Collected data
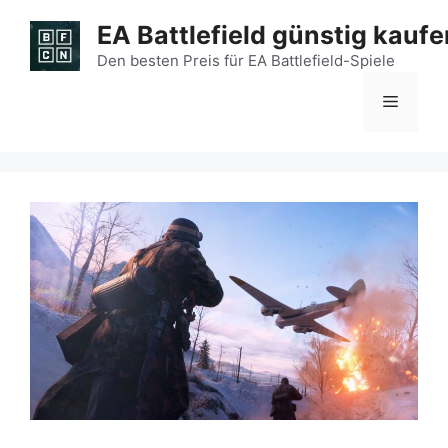
Zum
EA Battlefield günstig kaufe
Inhalt
springen
Den besten Preis für EA Battlefield-Spiele
Menü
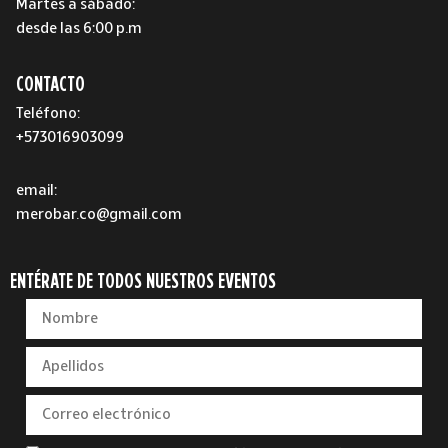
Martes a sábado:
desde las 6:00 p.m
CONTACTO
Teléfono:
+573016903099
email:
merobar.co@gmail.com
ENTÉRATE DE TODOS NUESTROS EVENTOS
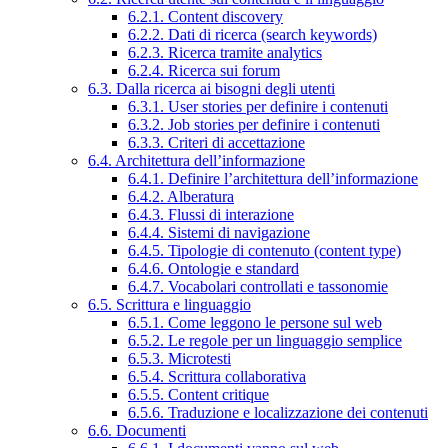
6.2.1. Content discovery
6.2.2. Dati di ricerca (search keywords)
6.2.3. Ricerca tramite analytics
6.2.4. Ricerca sui forum
6.3. Dalla ricerca ai bisogni degli utenti
6.3.1. User stories per definire i contenuti
6.3.2. Job stories per definire i contenuti
6.3.3. Criteri di accettazione
6.4. Architettura dell’informazione
6.4.1. Definire l’architettura dell’informazione
6.4.2. Alberatura
6.4.3. Flussi di interazione
6.4.4. Sistemi di navigazione
6.4.5. Tipologie di contenuto (content type)
6.4.6. Ontologie e standard
6.4.7. Vocabolari controllati e tassonomie
6.5. Scrittura e linguaggio
6.5.1. Come leggono le persone sul web
6.5.2. Le regole per un linguaggio semplice
6.5.3. Microtesti
6.5.4. Scrittura collaborativa
6.5.5. Content critique
6.5.6. Traduzione e localizzazione dei contenuti
6.6. Documenti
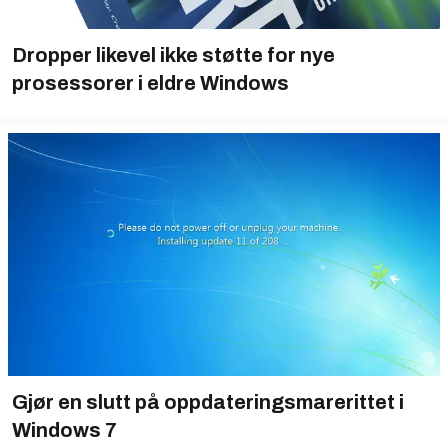
Dropper likevel ikke støtte for nye
prosessorer i eldre Windows
Gjør en slutt på oppdateringsmarerittet i
Windows 7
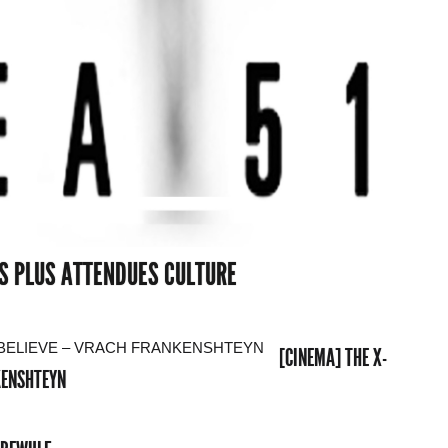
ES PLUS ATTENDUES CULTURE
[CINEMA] THE X-
NKENSHTEYN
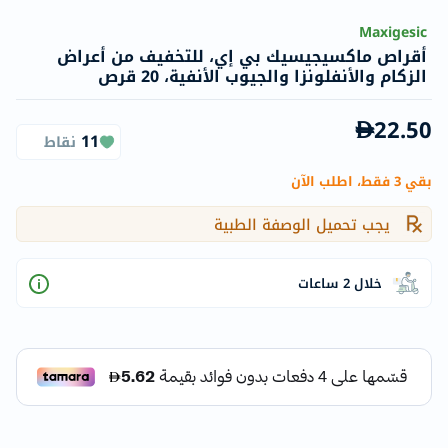
Maxigesic
أقراص ماكسيجيسيك بي إي، للتخفيف من أعراض
الزكام والأنفلونزا والجيوب الأنفية، 20 قرص
22.50
11
نقاط
بقي 3 فقط، اطلب الآن
يجب تحميل الوصفة الطبية
خلال 2 ساعات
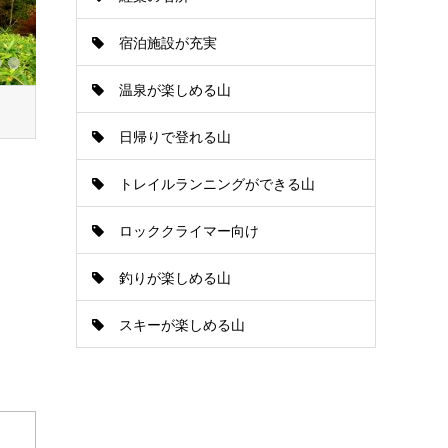
宿泊施設が充実
温泉が楽しめる山
日帰りで登れる山
トレイルランニングができる山
ロッククライマー向け
釣りが楽しめる山
スキーが楽しめる山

### TASK OBJECTIVE
Where does "stories" occur in the data? Copy each line that has it.

### TASK RESULT
6.3.1. User stories per definire i contenuti
6.3.2. Job stories per definire i contenuti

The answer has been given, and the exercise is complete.